Yo le escuchaba atenta, sin soltar su mano. No recuerdo con claridad a mi abuela, murió cuando yo apenas tenía dos años. Mi abuelo siempre me hablaba de ella, a la mínima oportunidad que encontraba. Me contaba que era la mejor cocinera que nunca se haya visto, que cuando hacía bizcochos y pasteles apenas llegaban a enfriarse porque toda la familia se los había comido ya. Me contaba que su risa era contagiosa, de esas que con tan solo oírlas te sacan una sonrisa. Me contaba que la encantaban las puestas de sol, los días de lluvia y las tormentas. Los zapatos de tacón, los caramelos de miel y pasear por las noches. Me enseñaba fotos siempre que podía, de cuando apenas sabía gatear, de cuando hizo la comunión, de su decimoctavo cumpleaños.
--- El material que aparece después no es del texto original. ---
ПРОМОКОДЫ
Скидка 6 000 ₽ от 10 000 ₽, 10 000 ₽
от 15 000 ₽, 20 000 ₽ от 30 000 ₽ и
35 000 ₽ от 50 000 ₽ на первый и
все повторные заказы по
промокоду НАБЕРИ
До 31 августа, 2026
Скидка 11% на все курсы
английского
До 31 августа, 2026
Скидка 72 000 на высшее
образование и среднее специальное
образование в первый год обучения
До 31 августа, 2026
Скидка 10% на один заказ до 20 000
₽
De lo bien que le sentaba el vestido de novia y lo bonito que tenía el pelo antes de cortárselo, largo y claro, color avellana, como el mío. Y yo me reía del pelo de mi abuelo y de las gafas gruesas de pasta que se le ocurrió ponerse para aquel día. Me enseñaba los trofeos de sus competiciones de baloncesto, me contaba lo mucho que la gustaba recoger conchas en la playa, las fiestas y el frío, y lo rápido que se ponía enferma a causa de él. Siempre soñé con llegar a cocinar con ella, con poder oír su risa, con pasear con ella las noches de verano, con llegar a conocerla de verdad y no a través de las historias de mi abuelo. Con llegar a verla en carne y hueso y no en papel. Con poder abrazarla y sentir su olor. Pero eso, como decía antes, era del todo imposible. Mi abuelo carraspeó.

-Entraba en casa y yo la esperaba sentado en la cocina. Ella se acercaba con los brazos abiertos y me abrazaba. Aún puedo oler su colonia y acariciar su pelo, sentirla bajo mis brazos otra vez. Se apartaba y de pronto ya no quedaba nada. Desaparecía y me dejaba solo, aquí solo.